Electronics engineering source data:
+++++

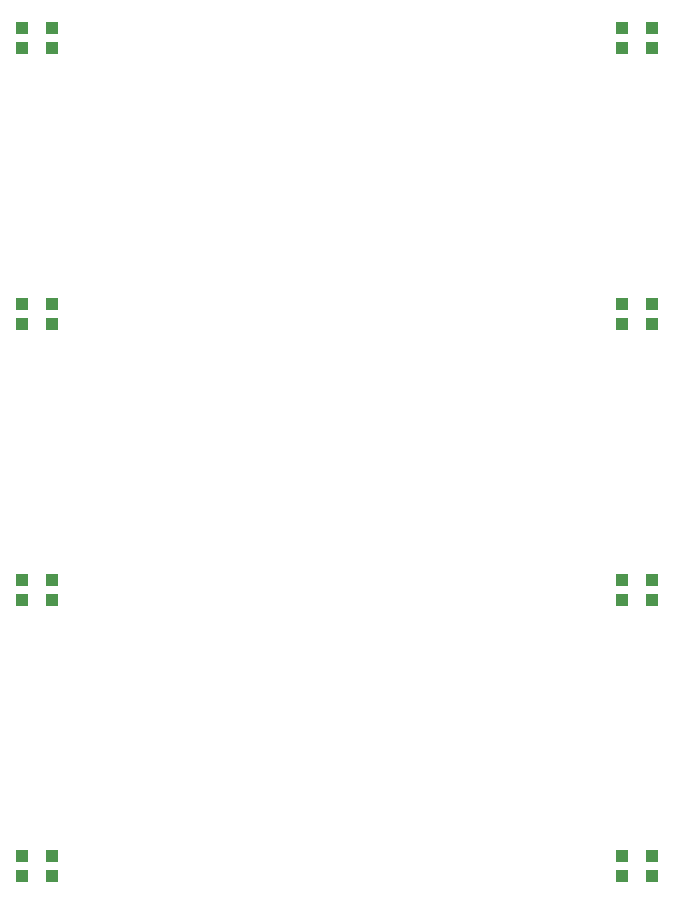
<source format=gbp>
G75*
%MOIN*%
%OFA0B0*%
%FSLAX25Y25*%
%IPPOS*%
%LPD*%
%AMOC8*
5,1,8,0,0,1.08239X$1,22.5*
%
%ADD10R,0.03937X0.04331*%
D10*
X0131092Y0052654D03*
X0131092Y0059346D03*
X0141092Y0059346D03*
X0141092Y0052654D03*
X0141092Y0144654D03*
X0141092Y0151346D03*
X0131092Y0151346D03*
X0131092Y0144654D03*
X0131092Y0236654D03*
X0131092Y0243346D03*
X0141092Y0243346D03*
X0141092Y0236654D03*
X0141092Y0328654D03*
X0141092Y0335346D03*
X0131092Y0335346D03*
X0131092Y0328654D03*
X0331092Y0328654D03*
X0331092Y0335346D03*
X0341092Y0335346D03*
X0341092Y0328654D03*
X0341092Y0243346D03*
X0341092Y0236654D03*
X0331092Y0236654D03*
X0331092Y0243346D03*
X0331092Y0151346D03*
X0331092Y0144654D03*
X0341092Y0144654D03*
X0341092Y0151346D03*
X0341092Y0059346D03*
X0341092Y0052654D03*
X0331092Y0052654D03*
X0331092Y0059346D03*
M02*

</source>
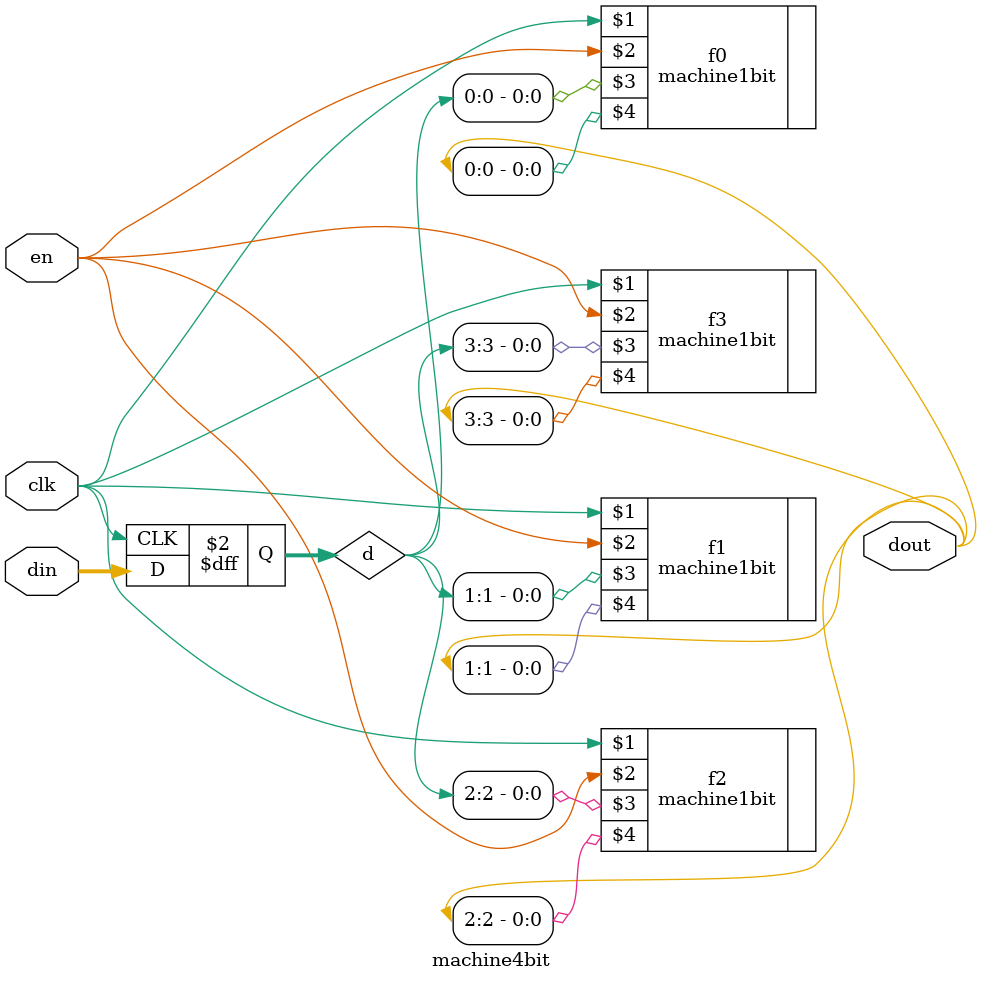
<source format=v>
`timescale 1ns / 1ps
module machine4bit(input clk,input en,input [3:0] din,output [3:0] dout);

	 // Input is a 4 bit vector and output is also a 4 bit vector.
	 
	 //connecting wires
	 reg [3:0] d;
	 
	 //1bits registers
	 machine1bit
		f0 (clk, en, d[0], dout[0]),
		f1 (clk, en, d[1], dout[1]),
		f2 (clk, en, d[2], dout[2]),
		f3 (clk, en, d[3], dout[3]);
	
	 //Dataflow
	 always @ ( posedge clk ) begin
		d[0] <= din[0];
		d[1] <= din[1];
		d[2] <= din[2];
		d[3] <= din[3];
	 end
endmodule

</source>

+++++

**WHAT IS NEEDED**
Only a number is wanted. Count the lines of the data that contain "dout".

**YOUR SOLUTION**
5